In the simplest terms, communion means partaking or enjoying some good or some benefit together with others. In the Supper, we are partaking of the body and blood of Christ, which speaks of the atonement accomplished on the cross when our Savior offered up His body and blood to atone for our sin. However, it must be emphasized that the Lord’s Supper brings us into communion with Christ. We are called by the gospel to communion with Christ and in the Lord’s Supper, we are partakers with God of His holiness and happiness.

This communion in Christ is depicted in numerous ways. First, Christians have communion with Christ in being partakers with Him of His righteousness and of the benefit of His perfect obedience. Christians are partakers with Christ of the benefits of His sacrifice since His sacrifice justified not only Himself but us as well. Second, Christians have communion with Christ in that we participate in His relation to the Father. Because Christ is the Son of God, we become sons of God (cf. John 20:17; John 16:27; Romans 8:14-17). Third, Christians have communion with Christ in that we partake of the same Spirit. By partaking of the same Spirit, Christians are made partakers of the same comfort and spiritual joy. This is why the Spirit of Christ is therefore called the Comforter (cf. John 14:27).

Finally, Christians have communion with Christ in that we partake of Christ’s heavenly glory. Christ, as our conqueror, has returned home through the gates of heaven and even now leads us into the City of God. Christians have communion with Christ in His rule, His dominion, and His resurrection (cf. Romans 6:5). This communion of glory emphasizes the true spiritual presence of the Lord at Holy Communion. Consider the words of Jonathan Edwards in describing this spiritual presence.

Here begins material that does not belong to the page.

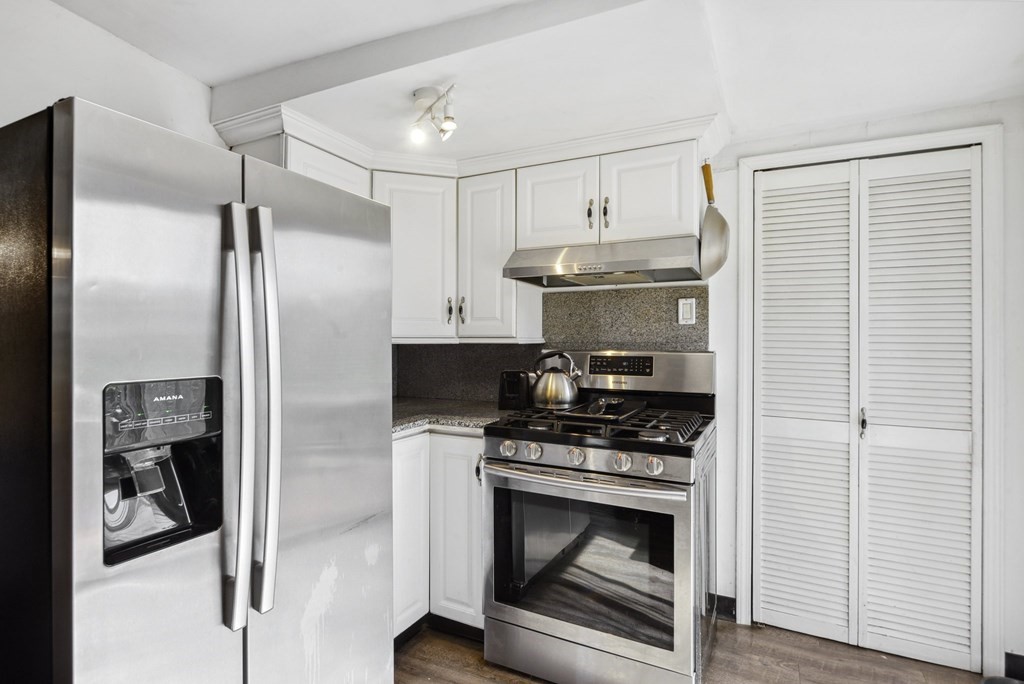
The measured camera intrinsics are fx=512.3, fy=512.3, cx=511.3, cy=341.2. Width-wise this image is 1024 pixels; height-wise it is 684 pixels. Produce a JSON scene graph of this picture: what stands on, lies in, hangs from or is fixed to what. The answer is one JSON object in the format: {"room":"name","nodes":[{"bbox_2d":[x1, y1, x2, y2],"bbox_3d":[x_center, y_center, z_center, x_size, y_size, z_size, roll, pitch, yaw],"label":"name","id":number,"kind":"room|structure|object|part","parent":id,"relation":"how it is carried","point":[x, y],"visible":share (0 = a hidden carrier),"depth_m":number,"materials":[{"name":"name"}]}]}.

Lastly, there is a spiritual society between Christ and believers that is founded in their common partaking of benefits. And they are called to converse with Christ: they express their love and admiration of Him, and dependence upon Him and delight in Him, and their desires to Him with a sense of His presence in meditation, in prayer, and in praises. They often look to Him, lifting up their hearts to Him. And Christ is wont to meet with and mutually to communicate Himself to them. At such times, He will manifest Himself to them, and will by His Spirit make known His friendship and love, and teaches them and counsels and comforts them, as it were, by an inward spiritual work. Hughes Oliphant Old, Holy Communion in the Piety of the Reformed Church, p. 631-632

This is the glory and true presence that we experience in the prayer and praises, in the meditation and the reading and preaching of the Word of God, and above all, in the celebration of the Lord’s Supper. Let us come to Him on this Lord’s Day to partake and enjoy communion with Him.